** Required work **
Put every nonblank line of the records below into a JSON list of strings, one string per line, and leave the pictures out.

Available data Start Marker

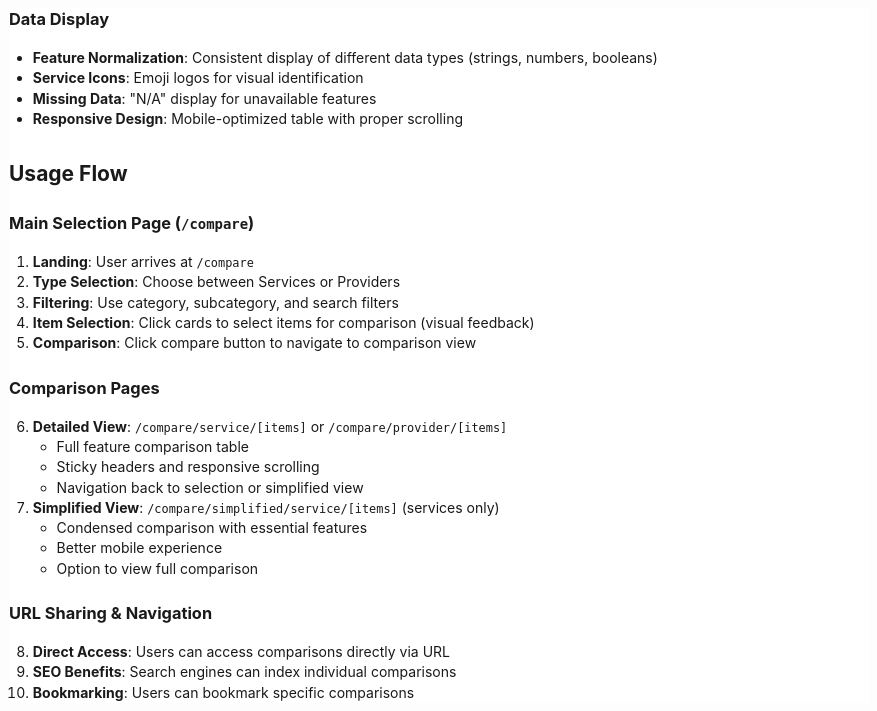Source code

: ### Data Display
- **Feature Normalization**: Consistent display of different data types (strings, numbers, booleans)
- **Service Icons**: Emoji logos for visual identification
- **Missing Data**: "N/A" display for unavailable features
- **Responsive Design**: Mobile-optimized table with proper scrolling

## Usage Flow

### Main Selection Page (`/compare`)
1. **Landing**: User arrives at `/compare`
2. **Type Selection**: Choose between Services or Providers
3. **Filtering**: Use category, subcategory, and search filters
4. **Item Selection**: Click cards to select items for comparison (visual feedback)
5. **Comparison**: Click compare button to navigate to comparison view

### Comparison Pages
6. **Detailed View**: `/compare/service/[items]` or `/compare/provider/[items]`
   - Full feature comparison table
   - Sticky headers and responsive scrolling
   - Navigation back to selection or simplified view
7. **Simplified View**: `/compare/simplified/service/[items]` (services only)
   - Condensed comparison with essential features
   - Better mobile experience
   - Option to view full comparison

### URL Sharing & Navigation
8. **Direct Access**: Users can access comparisons directly via URL
9. **SEO Benefits**: Search engines can index individual comparisons
10. **Bookmarking**: Users can bookmark specific comparisons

Available data End Marker

** Problem solution **
[
  "Source code",
  ": ### Data Display",
  "- **Feature Normalization**: Consistent display of different data types (strings, numbers, booleans)",
  "- **Service Icons**: Emoji logos for visual identification",
  "- **Missing Data**: \"N/A\" display for unavailable features",
  "- **Responsive Design**: Mobile-optimized table with proper scrolling",
  "## Usage Flow",
  "### Main Selection Page (`/compare`)",
  "1. **Landing**: User arrives at `/compare`",
  "2. **Type Selection**: Choose between Services or Providers",
  "3. **Filtering**: Use category, subcategory, and search filters",
  "4. **Item Selection**: Click cards to select items for comparison (visual feedback)",
  "5. **Comparison**: Click compare button to navigate to comparison view",
  "### Comparison Pages",
  "6. **Detailed View**: `/compare/service/[items]` or `/compare/provider/[items]`",
  "   - Full feature comparison table",
  "   - Sticky headers and responsive scrolling",
  "   - Navigation back to selection or simplified view",
  "7. **Simplified View**: `/compare/simplified/service/[items]` (services only)",
  "   - Condensed comparison with essential features",
  "   - Better mobile experience",
  "   - Option to view full comparison",
  "### URL Sharing & Navigation",
  "8. **Direct Access**: Users can access comparisons directly via URL",
  "9. **SEO Benefits**: Search engines can index individual comparisons",
  "10. **Bookmarking**: Users can bookmark specific comparisons"
]